Tim Eckert's job requires a light touch and a measure of heavy lifting. As a workaday classical musician, he lugs a 40-pound double bass from downtown Los Angeles to Century City to Azusa and points in between.

In the most reductionist terms, I am paid to come in with my bass and play these notes. We are the laborers. I couldn't survive on just this.
Bassist Tim Eckert

Eckert's routine illustrates how the business of producing beautiful sounds can play out as a dissonant mix of art and toil: major scales versus wage scales. For all its intrinsic rewards -- Eckert loves what he does -- his vocation comes down to a fretful chase of elusive paydays, each demanding a level of excellence here that might be unsurpassed in the tuneful world.


Lately, the gigging has only gotten tougher. Eckert and his colleagues say they must contend with an influx of talent from as far away as New York and Europe and Asia, a growing crop of younger competitors from L.A.'s ever-improving academies and increasing use of canned music onstage and in television.
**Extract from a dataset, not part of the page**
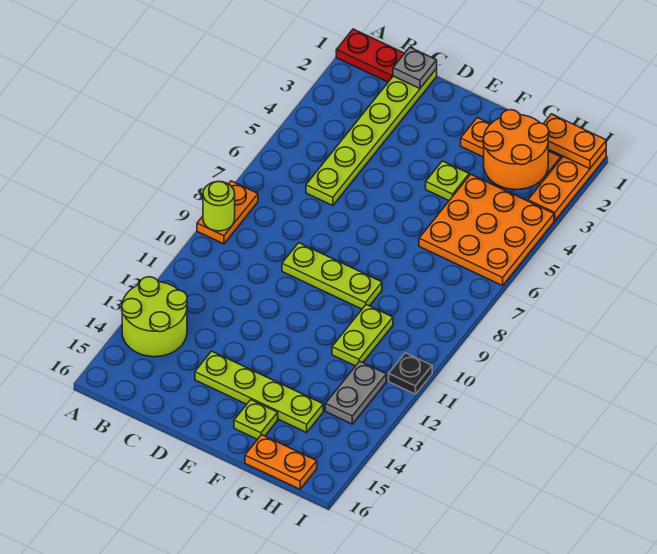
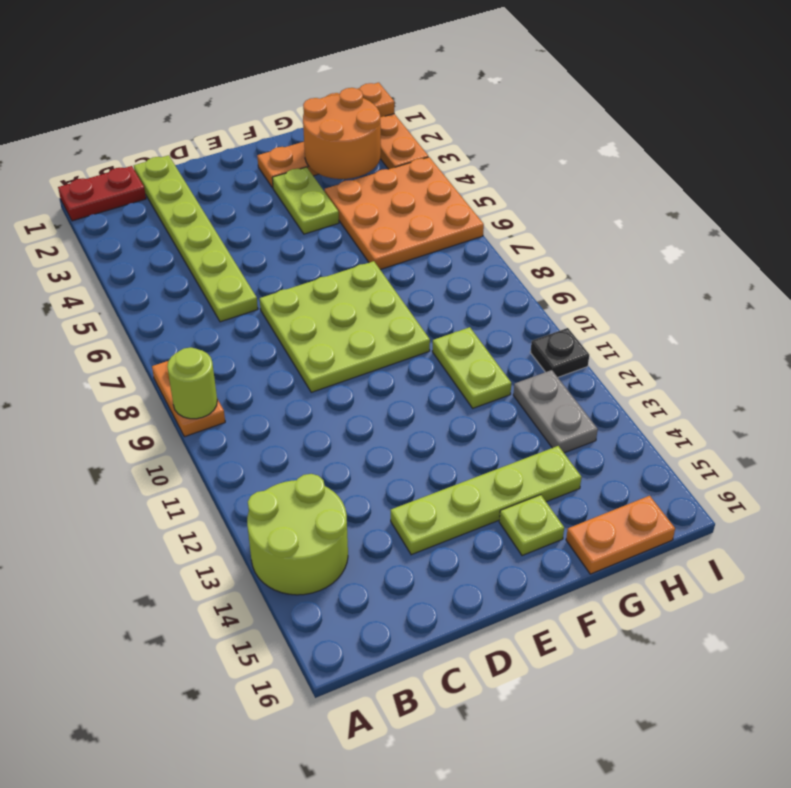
grey 1x1 plate [393,47,437,89] -> none
lime 1x3 plate [282,243,382,309] -> lime 3x3 plate [260,261,430,392]
lime 1x1 plate [426,161,469,200] -> lime 1x2 plate [272,167,339,234]

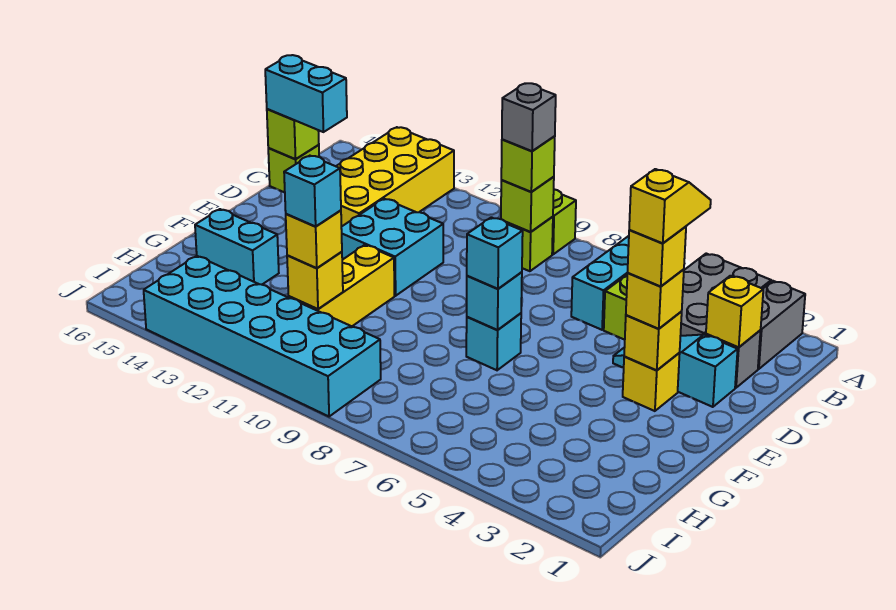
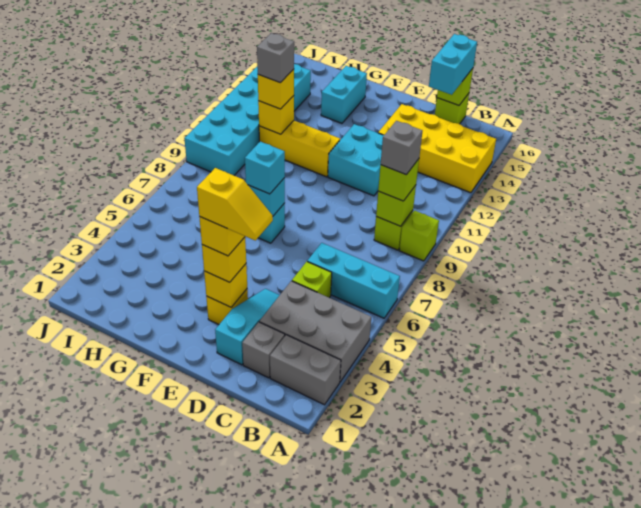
yellow 1x1 brick [706,276,763,347] -> none
cyan 1x1 brick [284,156,341,226] -> grey 1x1 brick [257,33,294,83]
“We have tremendous numbers of members who are absolutely struggling," said Leslie Lashinsky, a veteran bassoonist who is secretary-treasurer of the L.A. musicians union. “Even very prestigious musicians are hard-pressed to make ends meet."

Eckert, 39, counts himself among the fortunate. He holds one of the few “tenured" orchestra positions in the region, as the fifth-chair bassist for the Los Angeles Opera. That assures him a spot in the pit whenever the opera needs at least five basses.